Kennenlerntreffen "Agiles Lehren und Lernen"
Eine innovative Idee wie Agiles Studieren entwickelt sich fast immer in einem Kontext mit anderen Ideen. In diesem Sinne fuhr ich am 6. Juli 2017 in froher Stimmung zu dem ersten Kennenlerntreffen an die Stuttgarter Hochschule der Medien. Dort traf ich auf Menschen aus Schule, Verwaltung, Industrie und Hochschule, die sich ebenfalls mit diesem Themenfeld auseinandersetzen.
Der Vormittag war eher Erfahrungen aus dem schulischen und berufschulischen Kontext gewidmet. Hier wurden mir die Stärken des eduScrum-Ansatzes besonders bewusst. Den Bericht von Alisa Stolze zum Einsatz von eduScrum in der Ausbildung zum Maurer fand ich aus der Perspektive der Teambildung interessant. Nicht der (agile) Prozess steht im Vordergrund, sondern das Ergebnis. In diesem Fall das Lernen von handwerklichen Fähigkeiten, mitsamt Zusammenarbeit.
Ich habe mir viele Notizen gemacht:
- LUUISE dient u.a. der Visualisierung von Lernfortschritten
- Klären der Arbeitsschritte (beim Lernen) hilft
- eduScrum mischt Schüler nach Fähigkeiten, 4-5 Schüler pro Team
- Definition of Done: fertig und gelernt
- Statt Scrum Master eine Art „Teamkapitän“
- Den Team zeigen, wie weit die anderen Team sind
- Bei Aufgaben Relevanz darstellen. Mehr „warum“ als „was“
- …
Während der Mittagspause wurde mir ein wesentlicher Unterschied zwischen Schule / eduScrum und Hochschule / Agiles Studieren klar: die Beziehung zwischen Schüler und Lehrer gegenüber der von Student und Professor. Im Idealfall kennen sich Schüler und Lehrer schon vorher. Bei Studenten / Professoren ist das eher weniger der Fall. Etwas grob gesprochen können Schüler dem Unterricht nicht dauernd fernbleiben. An der Hochschule ist die Teilnahme meist freiwillig. An Hochschulen gibt es eher keinen Klassenverband. Studenten unterschiedlicher (Semester-) Jahrgänge nehmen gemeinsam an einer Veranstaltung teil. Diese Unterschiede sind gewollt und haben gute Gründe. Aus Schülern werden Studenten, die selbstständig arbeiten und die Konsequenzen ihres (Nicht-) Handelns abschätzen und tragen.
Der Nachmittag begann mit einer kleinen Einführung meinerseits in das Agile Studieren.
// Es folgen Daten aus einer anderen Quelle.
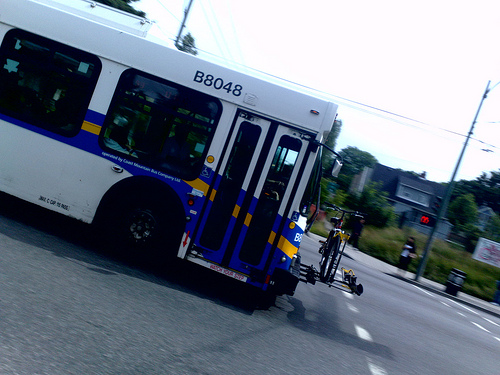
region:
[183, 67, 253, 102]
bus number on the side of the bus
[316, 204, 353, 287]
bike on the front of the bus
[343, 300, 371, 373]
white lines on the pavement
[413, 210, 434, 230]
pedestrian crossing sign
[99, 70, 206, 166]
window at the front of the bus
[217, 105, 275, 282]
doors on the bus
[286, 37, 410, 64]
sky is almost white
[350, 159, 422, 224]
buildings behind the sidewalk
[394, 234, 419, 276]
person is waiting at the corner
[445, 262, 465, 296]
paper box on the sidewalk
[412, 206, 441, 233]
cross walk signal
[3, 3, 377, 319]
bus driving down street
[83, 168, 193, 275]
front right bus wheel and tire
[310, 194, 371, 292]
bicycle on front of bus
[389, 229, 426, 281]
pedestrian waiting to cross street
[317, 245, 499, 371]
white stripes of cross walk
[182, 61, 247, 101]
bus ID number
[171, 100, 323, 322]
entry exit doors on bus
Die anschließende Diskussion, die über alle Bereiche ging, machte mir einiges bewusst, gab mir Erkenntnisse und neue Fragen. Das wiederholte Feedback an die Studenten verhindert ein vorzeitiges Scheitern. In einer normalen Veranstaltung (z.B. Vorlesung) mit Klausur am Semesterende, hat jeder Student nur einen Versuch, der ggf. mit „mangelhaft“ benotet wird. Beim Agilen Studieren führt eine ungenügende Bearbeitung nur zu einem Feedback, von dem gelernt werden kann. Sofern genügend Zeit im Semester bleibt, kann der nächste Versuch gestartet werden. Bis man es verstanden hat. Und man den Inhalt in einer Prüfung (Klausur) formulieren kann.
Aber auch sonst gab die Diskussion einiges für mein Notizbuch:
- Gruppenbildung: Coach hilft über die Stormingphase. Wie an Hochschulen?
- Agil wg. „Industrie 4.0“, also auch die berufliche Weiterbildung agil?
- Lernprozesse finden entfernt vom stabilen Zustand statt
- Kleine Fehler einbauen, die nicht beim „Kunden“ auffallen
- Sozialisation an Hochschulgewohnheiten durchs Agile Studieren?
- Lehrerunabhängiges Lernen ?!
- …
Insgesamt war es ein sehr lernreicher Tag, den wir zu Beginn des nächsten Jahres wiederholen wollen. So weit der Plan.